Main Independent Variables
Our analyses focused on 2 independent variables: income and prescription coverage. We examined 5 levels of household income (combined income of survey respondent and spouse, if applicable): less than 100% of the federal poverty level, 100% to 149%, 150% to 199%, 200% to 299%, and 300% or more. We categorized prescription drug coverage as employer sponsored, Medicaid, self-purchased plans (Medigap), self-purchased or Medicare HMO plans, other programs (eg, state-sponsored pharmacy assistance programs and charitable programs), Veterans Administration (VA) coverage, or no prescription coverage (traditional fee-for-service Medicare only). Because Medicare beneficiaries may have more than 1 source of drug coverage, we designated prescription drug coverage according to the source of coverage that paid the largest share of each beneficiary's drug costs.

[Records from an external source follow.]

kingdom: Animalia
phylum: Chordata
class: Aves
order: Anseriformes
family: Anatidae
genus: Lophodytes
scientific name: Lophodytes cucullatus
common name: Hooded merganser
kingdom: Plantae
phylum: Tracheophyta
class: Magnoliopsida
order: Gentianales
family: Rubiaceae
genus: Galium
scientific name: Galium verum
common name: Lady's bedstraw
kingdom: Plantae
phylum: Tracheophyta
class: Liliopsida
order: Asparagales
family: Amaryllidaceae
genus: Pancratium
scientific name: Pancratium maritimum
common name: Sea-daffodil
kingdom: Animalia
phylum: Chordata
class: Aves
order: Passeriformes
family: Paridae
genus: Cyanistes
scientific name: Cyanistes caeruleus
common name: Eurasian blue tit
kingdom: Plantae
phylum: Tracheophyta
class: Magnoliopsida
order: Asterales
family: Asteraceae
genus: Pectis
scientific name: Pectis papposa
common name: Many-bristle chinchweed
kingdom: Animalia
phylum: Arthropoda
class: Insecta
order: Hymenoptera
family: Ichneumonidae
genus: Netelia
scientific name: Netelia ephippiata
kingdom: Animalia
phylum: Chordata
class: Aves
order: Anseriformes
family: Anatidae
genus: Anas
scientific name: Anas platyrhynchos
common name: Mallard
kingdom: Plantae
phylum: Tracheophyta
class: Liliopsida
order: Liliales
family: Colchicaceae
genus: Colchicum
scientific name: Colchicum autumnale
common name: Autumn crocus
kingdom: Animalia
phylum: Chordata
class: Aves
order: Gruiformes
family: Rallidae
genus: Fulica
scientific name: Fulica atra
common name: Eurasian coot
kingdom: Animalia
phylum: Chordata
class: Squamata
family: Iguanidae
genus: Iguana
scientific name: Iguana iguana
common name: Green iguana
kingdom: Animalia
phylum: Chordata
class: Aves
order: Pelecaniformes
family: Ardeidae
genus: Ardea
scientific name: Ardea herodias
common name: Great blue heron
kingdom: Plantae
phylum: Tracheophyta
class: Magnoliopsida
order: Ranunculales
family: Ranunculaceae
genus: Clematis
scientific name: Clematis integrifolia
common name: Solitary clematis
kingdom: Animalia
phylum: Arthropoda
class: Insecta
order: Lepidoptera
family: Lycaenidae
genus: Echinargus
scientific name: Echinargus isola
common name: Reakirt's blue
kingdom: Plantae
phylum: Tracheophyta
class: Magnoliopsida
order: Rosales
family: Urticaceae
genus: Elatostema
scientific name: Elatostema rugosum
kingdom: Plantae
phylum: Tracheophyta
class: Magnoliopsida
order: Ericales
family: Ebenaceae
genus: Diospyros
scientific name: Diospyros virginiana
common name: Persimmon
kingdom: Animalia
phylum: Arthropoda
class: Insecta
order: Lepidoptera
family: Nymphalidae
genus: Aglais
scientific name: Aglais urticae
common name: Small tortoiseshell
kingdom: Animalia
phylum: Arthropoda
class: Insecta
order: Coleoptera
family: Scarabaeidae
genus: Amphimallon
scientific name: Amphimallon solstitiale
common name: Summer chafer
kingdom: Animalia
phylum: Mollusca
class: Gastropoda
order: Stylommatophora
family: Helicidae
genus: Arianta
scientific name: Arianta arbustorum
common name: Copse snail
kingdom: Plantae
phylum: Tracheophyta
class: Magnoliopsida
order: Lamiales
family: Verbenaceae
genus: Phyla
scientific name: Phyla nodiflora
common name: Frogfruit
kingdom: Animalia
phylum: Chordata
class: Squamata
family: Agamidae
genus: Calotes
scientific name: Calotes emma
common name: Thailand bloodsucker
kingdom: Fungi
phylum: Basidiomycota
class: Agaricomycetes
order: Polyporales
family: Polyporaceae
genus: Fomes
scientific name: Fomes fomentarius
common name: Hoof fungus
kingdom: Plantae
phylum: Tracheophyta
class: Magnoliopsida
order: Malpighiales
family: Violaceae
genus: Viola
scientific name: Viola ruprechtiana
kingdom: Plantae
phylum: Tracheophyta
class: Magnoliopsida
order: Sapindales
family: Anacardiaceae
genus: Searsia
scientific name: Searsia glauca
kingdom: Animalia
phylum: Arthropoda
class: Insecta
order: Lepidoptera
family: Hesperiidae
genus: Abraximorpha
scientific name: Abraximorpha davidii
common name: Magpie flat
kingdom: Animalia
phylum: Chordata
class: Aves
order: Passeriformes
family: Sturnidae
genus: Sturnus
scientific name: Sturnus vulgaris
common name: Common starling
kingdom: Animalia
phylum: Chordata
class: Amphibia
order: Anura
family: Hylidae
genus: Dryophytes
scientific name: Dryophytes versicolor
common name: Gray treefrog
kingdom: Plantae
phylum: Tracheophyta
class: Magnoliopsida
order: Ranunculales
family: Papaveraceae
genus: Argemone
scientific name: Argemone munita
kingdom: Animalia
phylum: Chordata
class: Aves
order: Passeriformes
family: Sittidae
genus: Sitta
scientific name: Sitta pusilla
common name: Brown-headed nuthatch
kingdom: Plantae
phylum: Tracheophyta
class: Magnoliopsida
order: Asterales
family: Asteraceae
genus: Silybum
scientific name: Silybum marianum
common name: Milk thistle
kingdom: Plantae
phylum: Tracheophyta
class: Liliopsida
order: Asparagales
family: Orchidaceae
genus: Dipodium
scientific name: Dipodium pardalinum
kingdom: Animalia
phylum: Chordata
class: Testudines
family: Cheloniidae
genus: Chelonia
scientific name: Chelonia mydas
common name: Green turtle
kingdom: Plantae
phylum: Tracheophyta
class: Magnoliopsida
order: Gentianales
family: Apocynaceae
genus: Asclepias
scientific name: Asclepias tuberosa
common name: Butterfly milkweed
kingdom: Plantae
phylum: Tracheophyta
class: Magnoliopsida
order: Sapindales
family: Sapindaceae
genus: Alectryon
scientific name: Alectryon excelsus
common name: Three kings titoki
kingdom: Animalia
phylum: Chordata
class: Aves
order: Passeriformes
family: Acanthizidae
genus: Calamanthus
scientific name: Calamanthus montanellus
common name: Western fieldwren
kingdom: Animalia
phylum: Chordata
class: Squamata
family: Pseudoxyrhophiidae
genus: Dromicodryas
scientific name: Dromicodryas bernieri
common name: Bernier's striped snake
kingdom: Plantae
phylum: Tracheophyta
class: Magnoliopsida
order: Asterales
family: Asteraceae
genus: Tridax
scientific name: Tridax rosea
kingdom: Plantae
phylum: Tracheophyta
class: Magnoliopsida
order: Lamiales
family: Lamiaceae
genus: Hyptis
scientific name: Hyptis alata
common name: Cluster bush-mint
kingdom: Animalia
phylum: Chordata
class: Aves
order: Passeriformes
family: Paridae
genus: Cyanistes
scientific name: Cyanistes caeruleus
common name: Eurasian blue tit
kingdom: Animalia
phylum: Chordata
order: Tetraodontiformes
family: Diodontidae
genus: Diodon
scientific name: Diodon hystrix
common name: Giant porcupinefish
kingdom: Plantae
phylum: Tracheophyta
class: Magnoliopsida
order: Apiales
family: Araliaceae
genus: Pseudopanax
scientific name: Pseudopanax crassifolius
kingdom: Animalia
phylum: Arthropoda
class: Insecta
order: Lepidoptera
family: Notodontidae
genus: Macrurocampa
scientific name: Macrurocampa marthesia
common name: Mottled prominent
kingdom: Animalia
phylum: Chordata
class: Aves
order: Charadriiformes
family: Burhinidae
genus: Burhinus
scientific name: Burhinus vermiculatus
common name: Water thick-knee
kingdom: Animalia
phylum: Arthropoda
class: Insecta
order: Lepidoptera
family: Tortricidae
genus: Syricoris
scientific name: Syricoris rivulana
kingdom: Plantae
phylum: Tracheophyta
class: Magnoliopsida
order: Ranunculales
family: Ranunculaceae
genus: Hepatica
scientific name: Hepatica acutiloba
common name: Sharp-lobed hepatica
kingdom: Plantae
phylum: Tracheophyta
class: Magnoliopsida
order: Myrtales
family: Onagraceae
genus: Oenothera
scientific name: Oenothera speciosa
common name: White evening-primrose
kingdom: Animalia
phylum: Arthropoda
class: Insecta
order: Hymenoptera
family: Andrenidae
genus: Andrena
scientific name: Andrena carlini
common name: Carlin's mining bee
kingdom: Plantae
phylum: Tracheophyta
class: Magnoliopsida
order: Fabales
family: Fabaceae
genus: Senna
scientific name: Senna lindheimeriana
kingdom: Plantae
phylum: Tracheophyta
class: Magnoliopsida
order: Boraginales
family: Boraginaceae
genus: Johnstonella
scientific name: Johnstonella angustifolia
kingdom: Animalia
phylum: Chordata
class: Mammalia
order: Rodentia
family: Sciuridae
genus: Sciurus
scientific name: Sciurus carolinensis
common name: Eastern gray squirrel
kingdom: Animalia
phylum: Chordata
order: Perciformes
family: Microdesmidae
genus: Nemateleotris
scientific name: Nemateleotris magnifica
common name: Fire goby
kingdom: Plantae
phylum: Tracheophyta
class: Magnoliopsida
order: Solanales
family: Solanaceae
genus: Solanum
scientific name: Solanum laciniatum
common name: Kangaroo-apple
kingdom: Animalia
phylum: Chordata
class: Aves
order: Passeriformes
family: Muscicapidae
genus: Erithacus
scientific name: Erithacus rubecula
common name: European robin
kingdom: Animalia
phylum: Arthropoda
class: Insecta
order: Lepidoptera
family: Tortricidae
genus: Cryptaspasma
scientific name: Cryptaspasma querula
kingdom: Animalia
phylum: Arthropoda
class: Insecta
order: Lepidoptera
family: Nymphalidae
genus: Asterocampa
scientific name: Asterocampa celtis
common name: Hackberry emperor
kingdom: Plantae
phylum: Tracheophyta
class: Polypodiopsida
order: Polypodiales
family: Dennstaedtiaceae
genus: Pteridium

In our analyses we adjusted for additional variables that may influence access to or use of generic or brand name medications. Because the likelihood of using a generic drug may increase with the number of drugs used, we adjusted for the total number of cardiovascular drugs from the 5 drug classes, as well as the total number of medications used outside of the 5 drug classes. Because some physicians express concerns about lesser efficacy and greater risk of side effects with generic medications compared with their brand name versions,22 we also included asthma, coronary artery disease (CAD), congestive heart failure (CHF), and chronic renal insufficiency (CRI) because many hypertension drugs can exacerbate or improve these conditions. Asthma and CAD were determined using survey data (self-report), whereas CHF and CRI were identified through Medicare Part B claims because these conditions were not assessed during interviews. Subjects were considered to have CHF or CRI if these diagnoses were listed on 1 or more outpatient claims (International Classification of Diseases, Ninth Revision, Clinical Modification codes available on request). Health status was represented by the sum of common chronic comorbid illnesses (asthma, osteoarthritis or rheumatoid arthritis, cancer, CAD, CHF, CRI, diabetes, osteoporosis, and stroke, but not hypertension) and a dichotomous variable for general health (poor, fair, or good vs very good or excellent). In addition, we adjusted for variables that might affect attitudes toward or knowledge of generic medications, including age, sex, race, Hispanic ethnicity, and education. Finally, we examined urban residence and census region because access to generic and brand name medications may differ regionally through variations in prescription plan formularies, pharmaceutical advertising, availability of free samples, or provider practice.